Mini-App of the Day: Memory Scope

Apps that make life easier or more efficient are great. Especially really minimalist, lightweight apps that don’t eat up memory or CPU. Frequently, these are apps are menus or buttons that run in the menubar/toolbar. My favorire are the ones that are so simple you really don’t have to open them at all. They just run at login/boot and then they do their job or you click them when you need something. (A great example of this is the Dropbox app). Thus, I’ve decided to devote a fair share of posts to these amazing, small apps.

Memory Scope Logo

Today’s Mini-App of the Day is Memory Scope.
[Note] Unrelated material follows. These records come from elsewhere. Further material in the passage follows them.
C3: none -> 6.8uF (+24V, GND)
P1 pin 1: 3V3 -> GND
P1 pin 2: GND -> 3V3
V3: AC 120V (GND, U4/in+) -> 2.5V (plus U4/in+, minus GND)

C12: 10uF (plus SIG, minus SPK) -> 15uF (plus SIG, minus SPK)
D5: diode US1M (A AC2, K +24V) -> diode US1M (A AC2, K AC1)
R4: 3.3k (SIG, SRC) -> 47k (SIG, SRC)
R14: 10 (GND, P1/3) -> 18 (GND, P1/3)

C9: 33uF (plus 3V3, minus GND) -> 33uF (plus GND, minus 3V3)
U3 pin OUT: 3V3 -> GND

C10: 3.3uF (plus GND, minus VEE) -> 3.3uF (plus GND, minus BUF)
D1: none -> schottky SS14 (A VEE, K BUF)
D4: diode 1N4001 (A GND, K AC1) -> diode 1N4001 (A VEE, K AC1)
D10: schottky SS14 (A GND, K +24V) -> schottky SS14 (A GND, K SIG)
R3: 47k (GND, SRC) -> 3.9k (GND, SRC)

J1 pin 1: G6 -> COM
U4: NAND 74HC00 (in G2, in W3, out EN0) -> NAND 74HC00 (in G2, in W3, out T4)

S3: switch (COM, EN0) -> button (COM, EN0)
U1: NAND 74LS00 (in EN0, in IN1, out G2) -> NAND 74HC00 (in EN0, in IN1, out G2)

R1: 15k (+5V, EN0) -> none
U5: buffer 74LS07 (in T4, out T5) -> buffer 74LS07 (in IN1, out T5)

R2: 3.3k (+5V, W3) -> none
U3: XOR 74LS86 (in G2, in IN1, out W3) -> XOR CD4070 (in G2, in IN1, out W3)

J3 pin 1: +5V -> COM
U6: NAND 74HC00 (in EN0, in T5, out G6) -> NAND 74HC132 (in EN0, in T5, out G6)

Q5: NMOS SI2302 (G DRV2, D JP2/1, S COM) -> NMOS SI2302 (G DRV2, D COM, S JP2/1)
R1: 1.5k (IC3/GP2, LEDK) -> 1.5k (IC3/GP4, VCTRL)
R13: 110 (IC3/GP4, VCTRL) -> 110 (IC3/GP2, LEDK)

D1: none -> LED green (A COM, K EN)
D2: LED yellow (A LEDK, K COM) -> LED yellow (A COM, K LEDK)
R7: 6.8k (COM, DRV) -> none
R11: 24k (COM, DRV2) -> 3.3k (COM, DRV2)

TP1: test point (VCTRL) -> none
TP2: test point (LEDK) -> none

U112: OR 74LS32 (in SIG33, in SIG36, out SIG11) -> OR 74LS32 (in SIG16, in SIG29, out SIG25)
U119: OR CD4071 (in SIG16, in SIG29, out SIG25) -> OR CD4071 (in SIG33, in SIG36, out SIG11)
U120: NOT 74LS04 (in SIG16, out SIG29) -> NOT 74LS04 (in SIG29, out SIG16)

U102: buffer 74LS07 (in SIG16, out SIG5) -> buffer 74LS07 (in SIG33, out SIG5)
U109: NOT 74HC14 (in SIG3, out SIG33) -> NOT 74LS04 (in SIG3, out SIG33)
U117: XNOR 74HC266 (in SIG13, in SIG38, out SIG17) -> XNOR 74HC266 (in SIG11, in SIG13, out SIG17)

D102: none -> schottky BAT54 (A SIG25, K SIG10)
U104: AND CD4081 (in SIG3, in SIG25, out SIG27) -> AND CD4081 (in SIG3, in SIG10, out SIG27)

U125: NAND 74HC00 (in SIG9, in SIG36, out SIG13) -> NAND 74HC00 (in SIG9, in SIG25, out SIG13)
I first stumbled upon this gem via Lifehacker, where I stumble upon most of my tech stuff. Memory Scope runs in the menu bar and displays how much RAM is available. If you want to free memory, you open it and a window appears showing you a histogram of total, used and free memory. It also displays the percentage of memory each app is using (similar to Activity Monitor in OS X–See the screenshot below). You also have the option of allowing Memory Scope to free memory automatically. I’ve found this to be quite helpful, esp. when I’m testing memory leaky code or opening memory intensive VM’s or when I just need to run a lot of apps at once. One of the greatest things about Memory Scope too is that it’s FREE!

You can download Memory Scope via the App Store if you are running OS X Lion.